Termination of pregnancy by untrained providers, says Dr Abbas, “results in complications such as haemorrhage, sepsis, infection or perforated uterus.” Patients coming to her with post-abortion complications are “either very young or at the last stage of their reproductive cycle.”

“We [in the public sector] only entertain those who seek abortion on medical grounds, that is, if the baby is abnormal or the mother’s life is at risk of for any reason.”

The private sector makes its own choices, says Dr Riffat Shaheen, head of the department of gynae and obstetrics, at the federal government’s Polyclinic in Islamabad. Her department has 160 beds and has an annual delivery rate of 7,000-8,000. “About 20-25 deliveries take place per day,” says Shaheen. “Women who come to us for termination of pregnancy are mostly married and the ones not practicing family planning. The reason they give for seeking abortion is to limit their family size, or to space out the births, which they have failed to do through the use of contraceptives.” During her OPD days, Dr Shaheen had come across many women with ruptured uteruses and other post-abortion complications. “All of them come from these back-street clinics run by dais but never disclose the names or whereabouts of these clinics,” she reveals.
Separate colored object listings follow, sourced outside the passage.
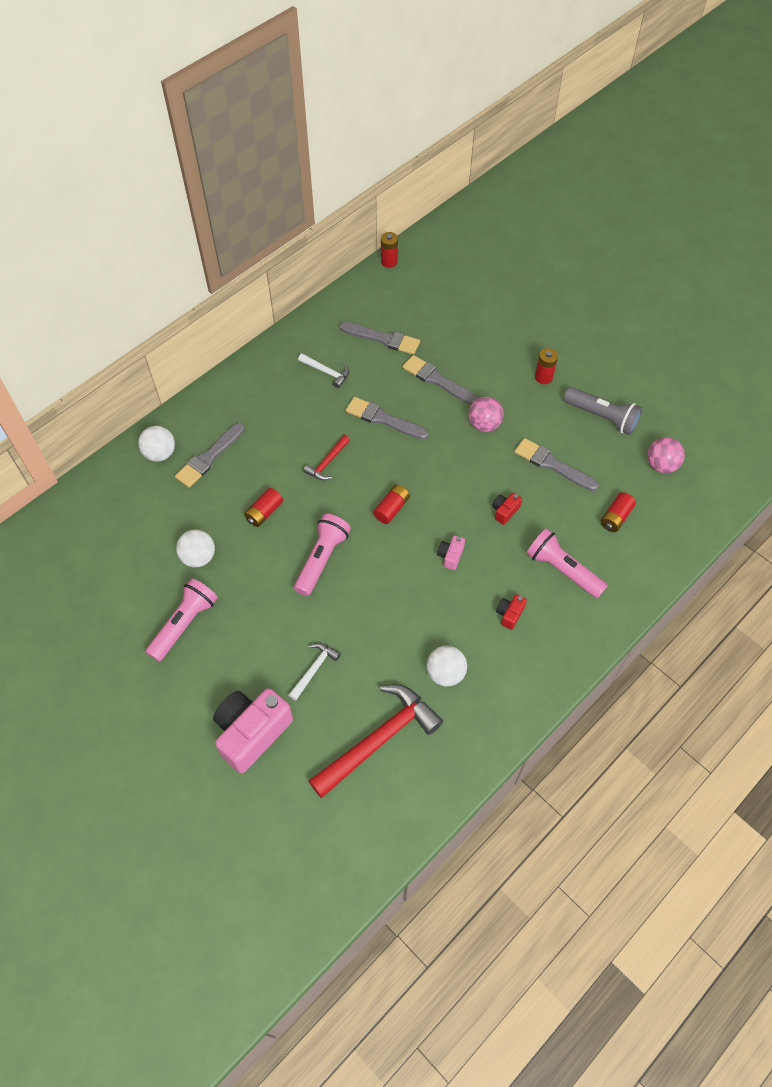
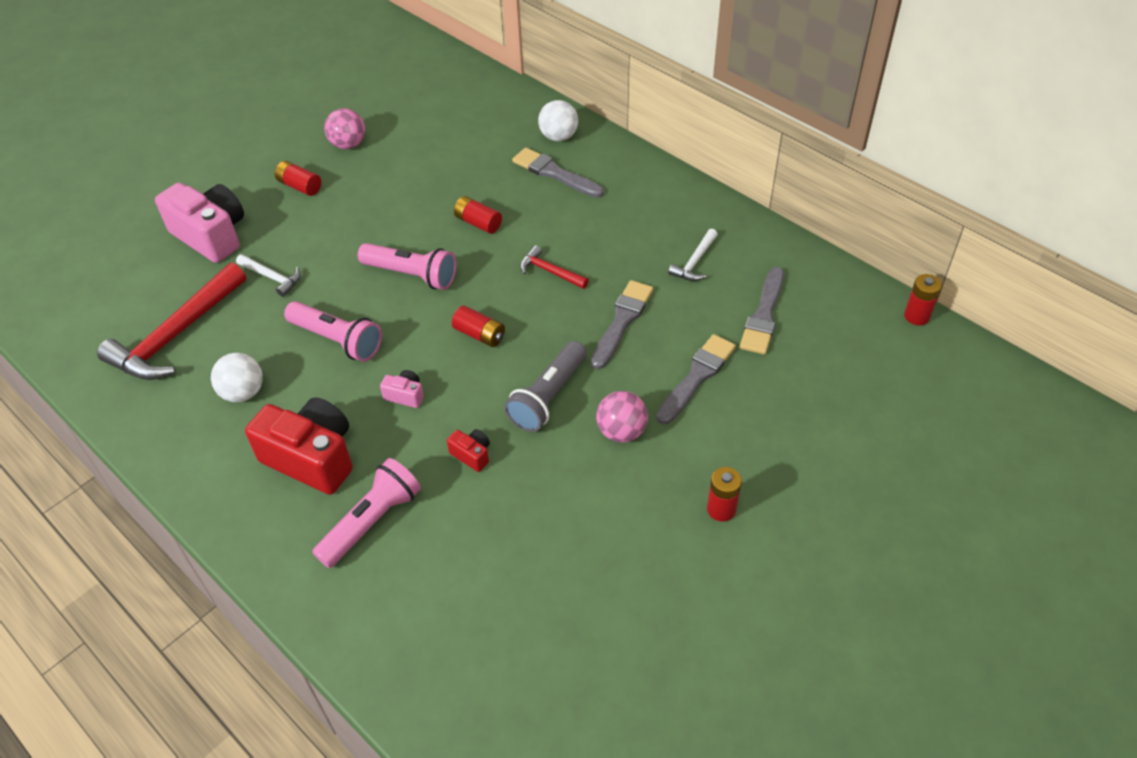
camera: 90 degrees right, 10 degrees down
pink flashlight [146,578,218,662] -> pink flashlight moved to [284,301,382,362]
white ball [176,530,215,567] -> none
red hammer [309,685,443,798] -> red hammer turned 75 degrees clockwise [97,263,246,380]
red camera [496,594,527,630] -> red camera [245,397,353,495], size x2.30
grey brush [515,438,599,491] -> none
grey flashlight [564,387,642,435] -> grey flashlight moved to [504,341,587,432]
red battery [601,492,636,532] -> red battery moved to [275,161,321,196]
pink ball [647,437,685,473] -> pink ball moved to [324,108,365,149]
“Most couples still feel inhibited by cultural/religious taboos to discuss abortion openly. Additionally, a lack of access to effective contraceptive services causes couples to seek such solutions. We are short of contraceptive commodity support. It’s too late in the day. We need to place it at the top of our priority list,” adds Dr Sathar.
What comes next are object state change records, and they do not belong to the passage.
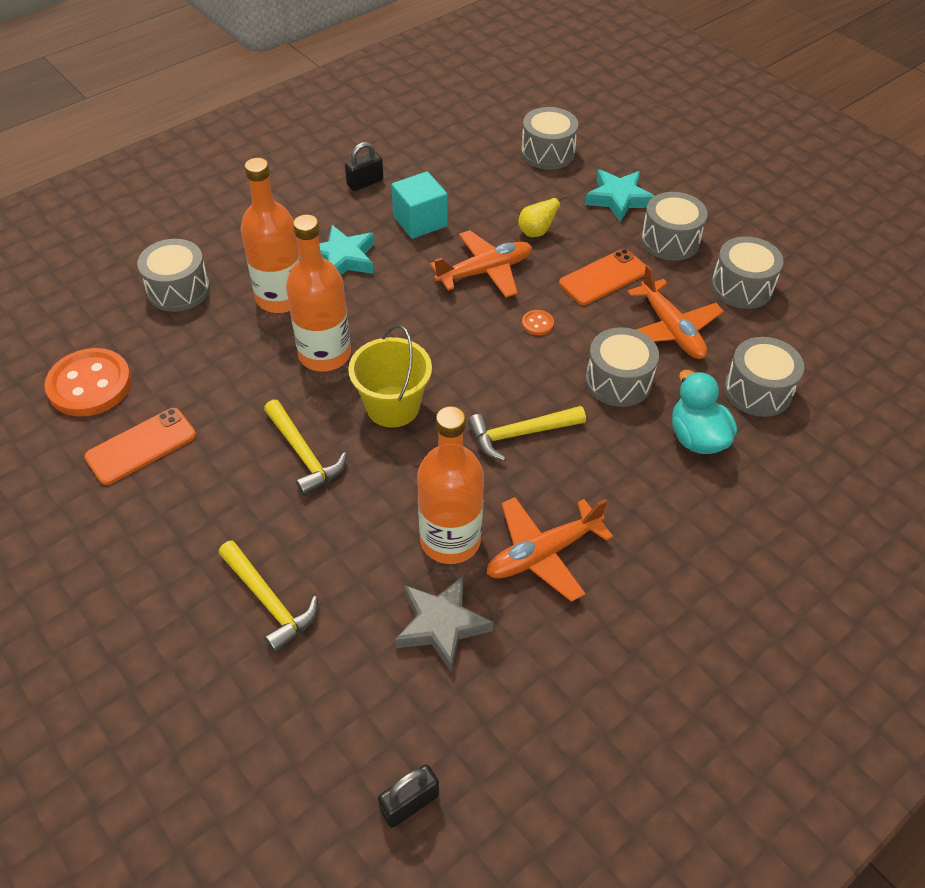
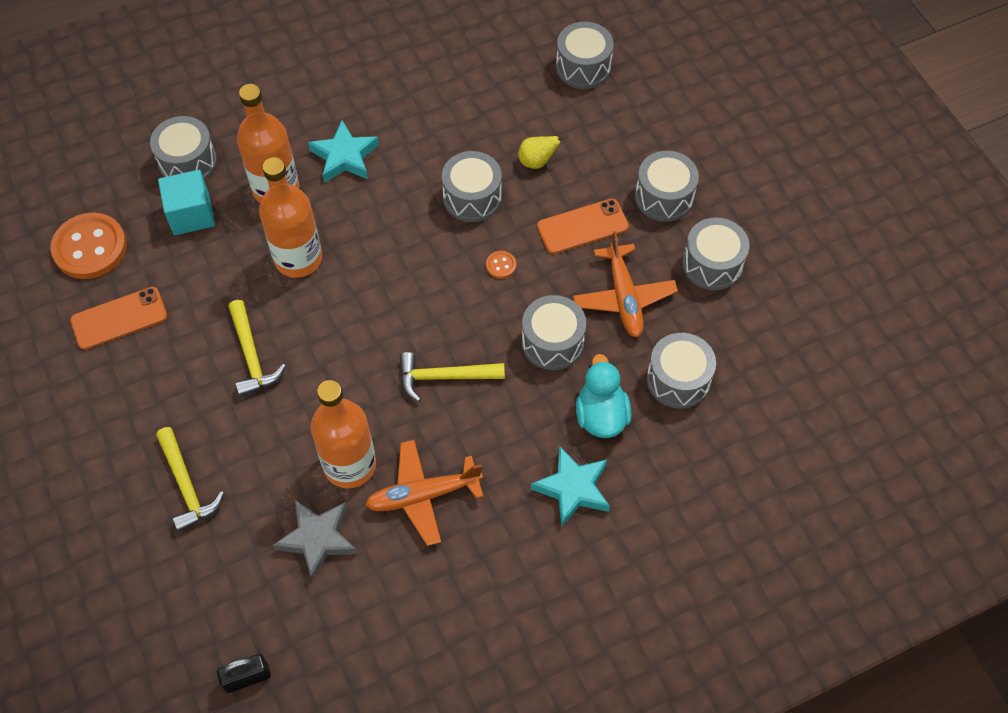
camera: 15 degrees right, 10 degrees up
black padlock [345,142,384,191] -> none
yellow bucket [348,325,432,428] -> none
turquoise cube [391,171,448,239] -> turquoise cube moved to [158,170,215,235]
orange plane [430,230,532,298] -> grey drum [442,151,502,222]
turquoise star [585,169,654,222] -> turquoise star moved to [531,446,610,527]

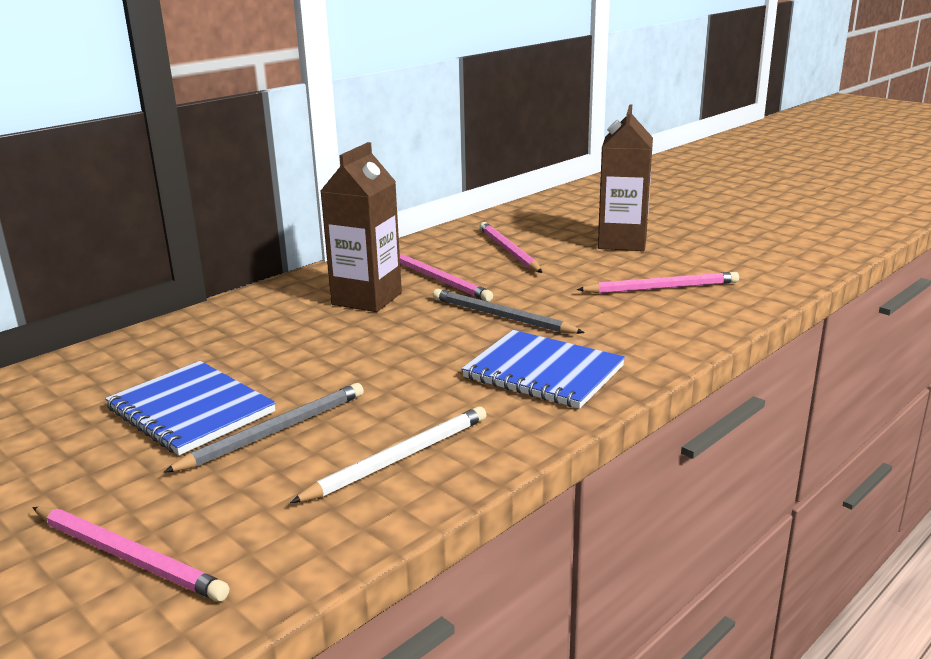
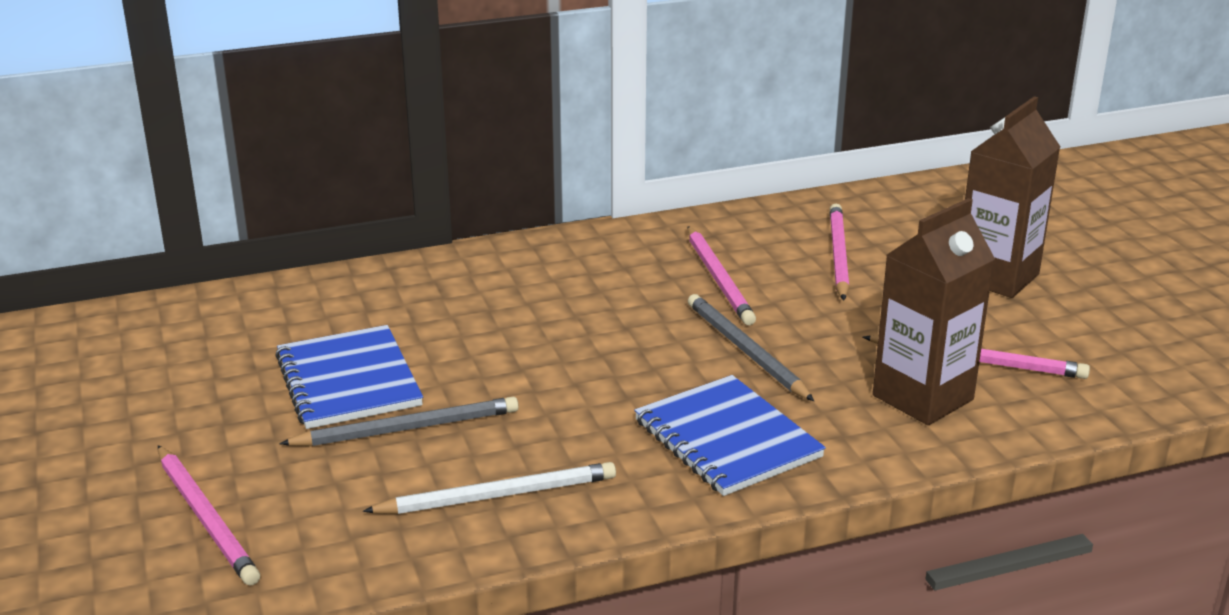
camera: 25 degrees right, 5 degrees up
brown carton [321,142,402,312] -> brown carton moved to [873,198,995,425]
Although Pakistani society is conservative, the law, according to the Society of Obstetricians & Gynaecologists of Pakistan, gives healthcare providers a lot of space. Till 1997, abortion was permitted only to save the life of a woman. But this was amended in 1997, and as a result of the amendment to the Penal Code, abortion is allowed in the early stages of pregnancy not only to save the life of the woman but also for providing “necessary treatment.” But very few are aware of this change. In 1997, the Commission of Inquiry on the Status of Women, headed by Justice (retd.) Nasir Aslam Zahid of the Supreme Court, which was set up to look into the laws to end the inequalities towards women, recommended, “A woman’s right to obtain an abortion by her own choice within the first 120 days of pregnancy should be unambiguously declared an absolute legal right.” But this still remains a recommendation.

According to global figures, nearly one in 10 pregnancies ends with an unsafe abortion. But this is a global estimate, combining countries where abortion is safe and legal with those where the procedure is prohibited or performed by an unskilled practitioner in less than sanitary conditions, or both. In low-income countries, women have an average of one unsafe abortion during their reproductive lives.
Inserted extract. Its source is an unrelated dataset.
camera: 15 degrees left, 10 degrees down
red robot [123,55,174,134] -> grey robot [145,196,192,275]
As of 2007, Pakistan’s maternal mortality rate stands at 276 per 100,000 live births. Every 30-40 minutes, a Pakistani woman dies of complications arising from pregnancy and child birth. The average number of births per woman in Pakistan currently stands at 4.1.

“The ‘A’ word, abortion, should be done away with and replaced by miscarriage,” stated Dr Nighat Shah, Obstetrician and Gynaecologist at the Aga Khan University Hospital, at a workshop on family planning held recently in Karachi. Dr Shah believes the word abortion is considered to be ‘synonymous with sin’ and associated with condemnation or discrimination against women who are in need of help. “At the end of the day, it’s her body, her right. A mother’s right should not be taken from her unjustifiably,” she says.

Society considers it a taboo and there is complete silence on the subject. People who are unaware usually avoid getting into the debate. But how long will we remain silent? It’s time to talk and bring abortion in discussions on various forums. It’s time to discuss the consequences arising from it and the suffering of the women who go through it — those who die and those who, according to Shah, “survive but are worse than dead.” The problem is that there is a dearth of information even among health professionals in Pakistan and the general perception is that abortion is illegal. “It’s time to announce that abortion is NOT illegal in Pakistan,” says Dr Shah.